__Work item__. Count every line in the entries that contains "only". Report that count alone.

__Data to use__.
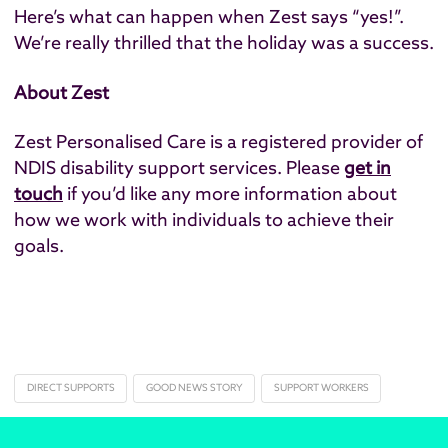
Here’s what can happen when Zest says “yes!”.
We’re really thrilled that the holiday was a success.
About Zest
Zest Personalised Care is a registered provider of
NDIS disability support services. Please
get in
touch​
if you’d like any more information about
how we work with individuals to achieve their
goals.
DIRECT SUPPORTS
GOOD NEWS STORY
SUPPORT WORKERS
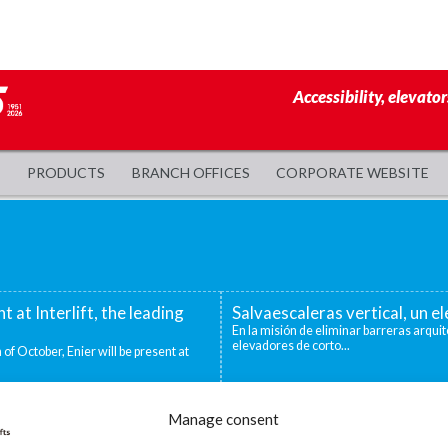
Accessibility, elevator
PRODUCTS
BRANCH OFFICES
CORPORATE WEBSITE
nt at Interlift, the leading
Salvaescaleras vertical, un 
En la misión de eliminar barreras arquit
elevadores de corto...
 of October, Enier will be present at
evadoras industriales
Decidirse por una silla salva
Manage consent
ntos niveles que deben superarse para
Existen distintas situaciones que pueden
mejor o única...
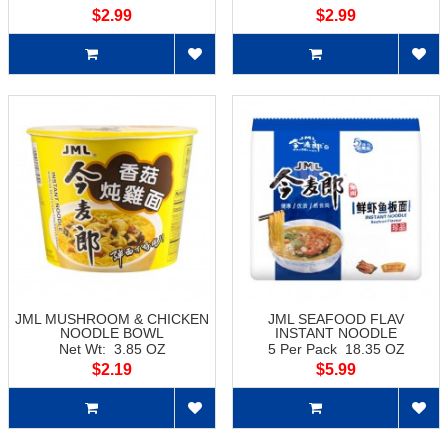
$2.99
$2.99
JML MUSHROOM & CHICKEN
JML SEAFOOD FLAV
NOODLE BOWL
INSTANT NOODLE
Net Wt: 3.85 OZ
5 Per Pack 18.35 OZ
$2.19
$5.99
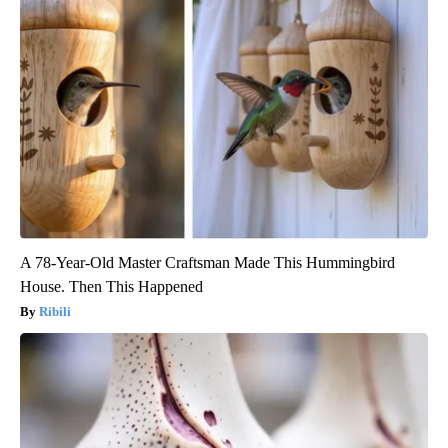
A 78-Year-Old Master Craftsman Made This Hummingbird
House. Then This Happened
Ribili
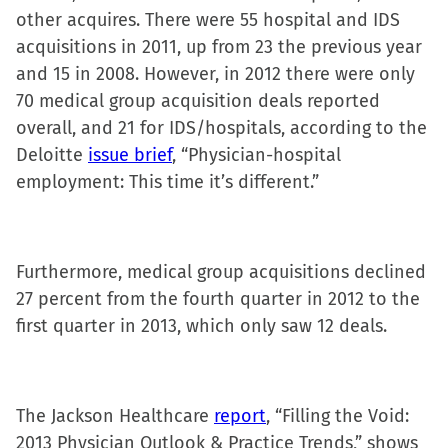
(Opens
(Opens
(Opens
to
other acquires. There were 55 hospital and IDS
in
in
in
a
acquisitions in 2011, up from 23 the previous year
new
new
new
friend
and 15 in 2008. However, in 2012 there were only
window)
window)
window)
(Opens
70 medical group acquisition deals reported
in
overall, and 21 for IDS/hospitals, according to the
new
Deloitte
issue brief
, “Physician-hospital
window)
employment: This time it’s different.”
Furthermore, medical group acquisitions declined
27 percent from the fourth quarter in 2012 to the
first quarter in 2013, which only saw 12 deals.
The Jackson Healthcare
report
, “Filling the Void:
2013 Physician Outlook & Practice Trends,” shows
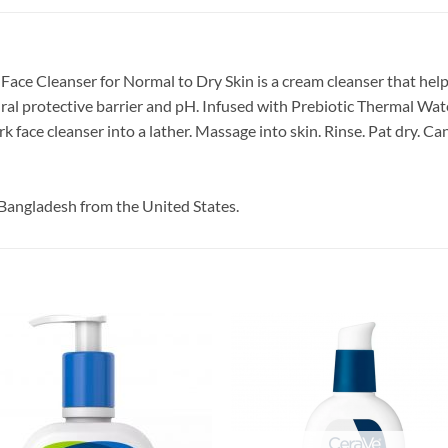
ace Cleanser for Normal to Dry Skin is a cream cleanser that helps
ural protective barrier and pH. Infused with Prebiotic Thermal Wa
face cleanser into a lather. Massage into skin. Rinse. Pat dry. Ca
Bangladesh from the United States.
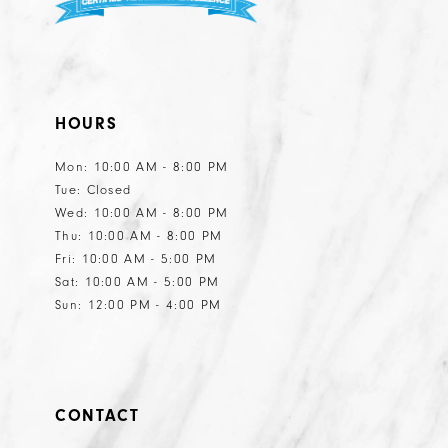
HOURS
Mon: 10:00 AM - 8:00 PM
Tue: Closed
Wed: 10:00 AM - 8:00 PM
Thu: 10:00 AM - 8:00 PM
Fri: 10:00 AM - 5:00 PM
Sat: 10:00 AM - 5:00 PM
Sun: 12:00 PM - 4:00 PM
CONTACT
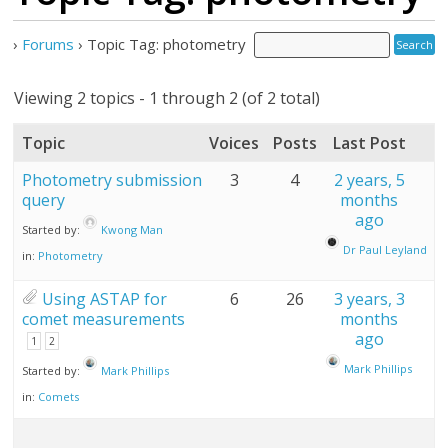
›
Forums
›
Topic Tag: photometry
Viewing 2 topics - 1 through 2 (of 2 total)
Topic
Voices
Posts
Last Post
Photometry submission
3
4
2 years, 5
query
months
ago
Started by:
Kwong Man
Dr Paul Leyland
in:
Photometry
Using ASTAP for
6
26
3 years, 3
comet measurements
months
ago
1
2
Mark Phillips
Started by:
Mark Phillips
in:
Comets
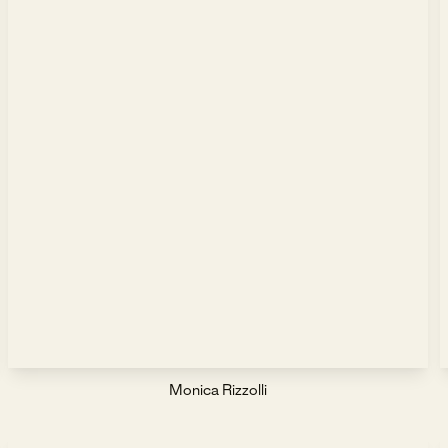
Monica Rizzolli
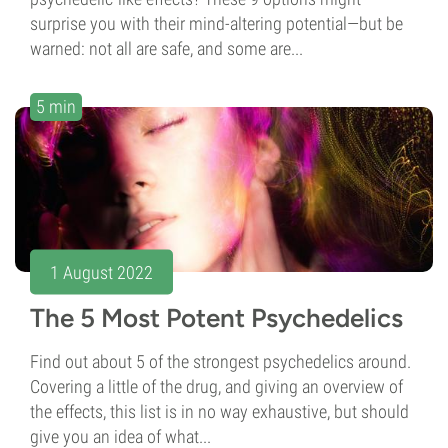
surprise you with their mind-altering potential—but be
warned: not all are safe, and some are...
5 min
1 August 2022
The 5 Most Potent Psychedelics
Find out about 5 of the strongest psychedelics around.
Covering a little of the drug, and giving an overview of
the effects, this list is in no way exhaustive, but should
give you an idea of what...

__Solved exercise__. 2